▶ To do: All of the listing is to be written out word for word, with the pictures left out.

── Collected data

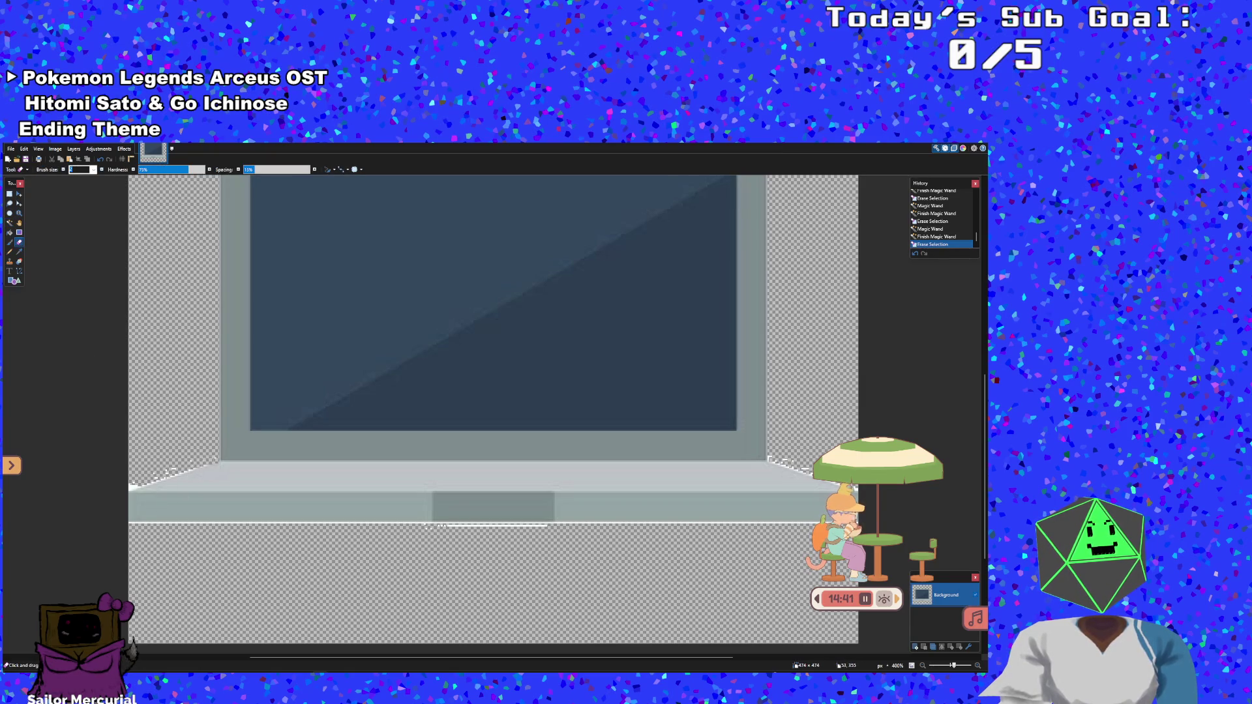
{"action": "left_click", "coordinate": [170, 206]}
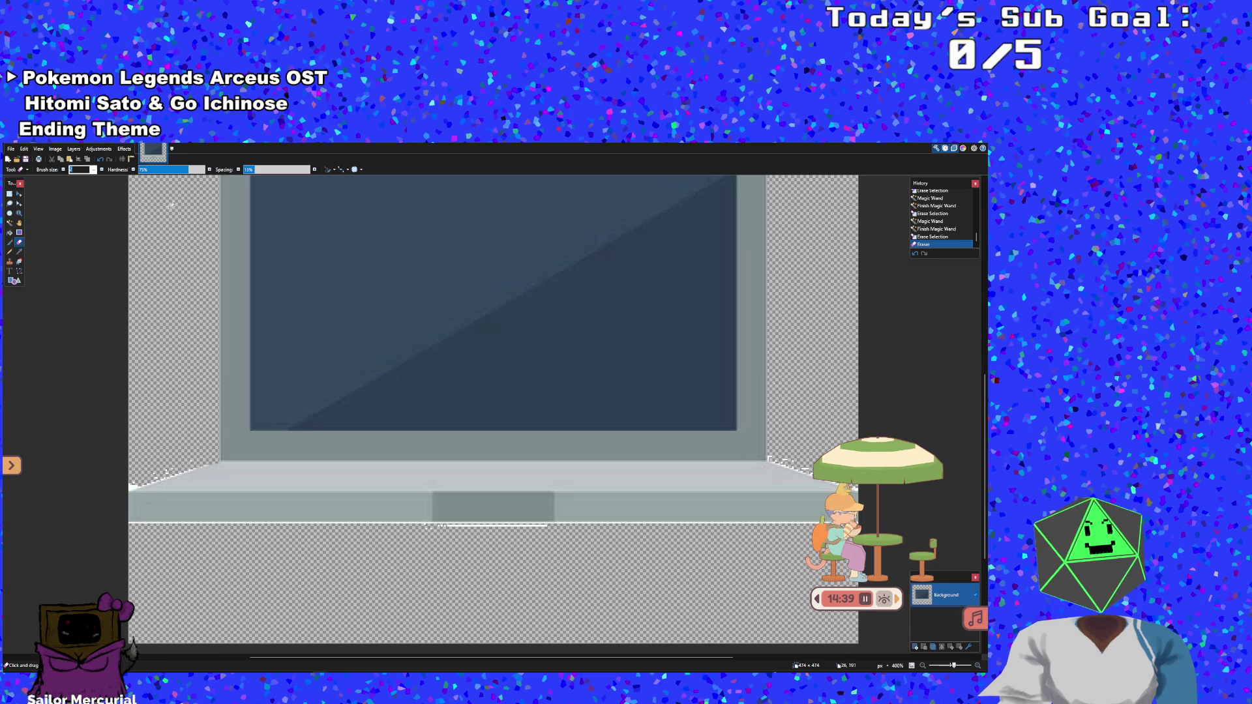
{"action": "left_click", "coordinate": [102, 170]}
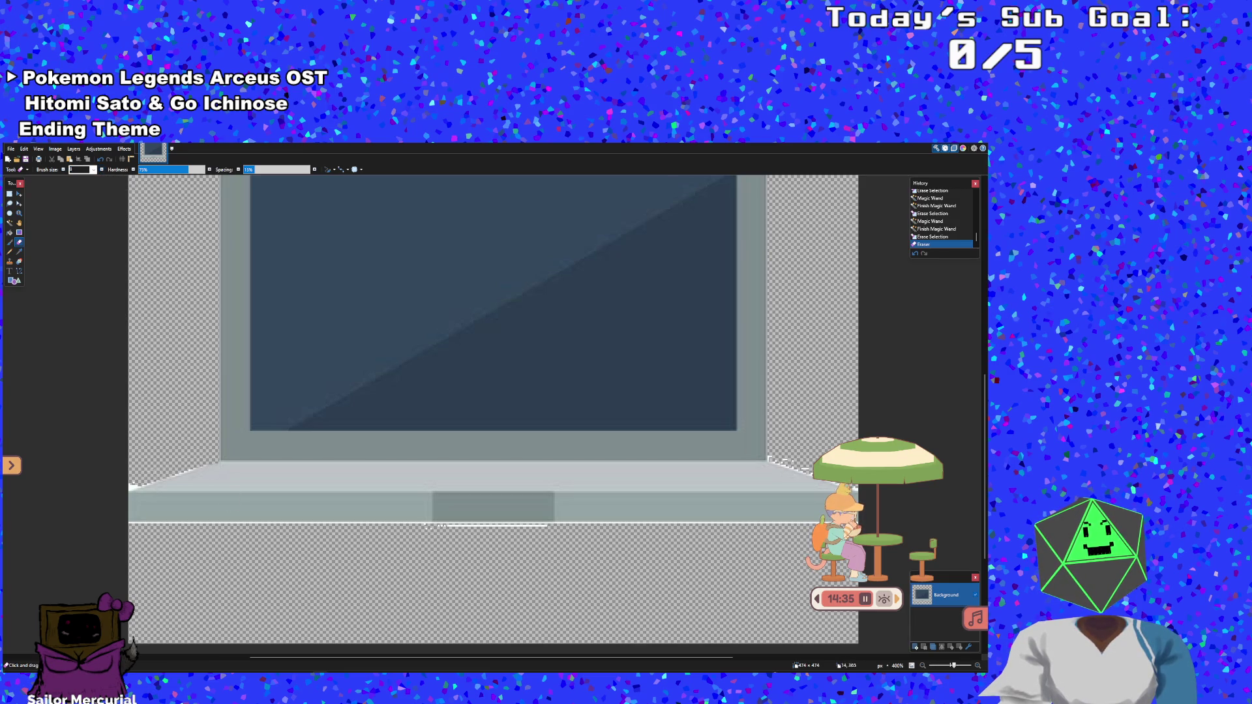
{"action": "left_click", "coordinate": [123, 484]}
{"action": "left_click_drag", "start_coordinate": [133, 526], "coordinate": [181, 525]}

────

▶ Written response:
{"action": "left_click", "coordinate": [170, 206]}
{"action": "left_click", "coordinate": [102, 170]}
{"action": "left_click", "coordinate": [123, 484]}
{"action": "left_click_drag", "start_coordinate": [133, 526], "coordinate": [181, 525]}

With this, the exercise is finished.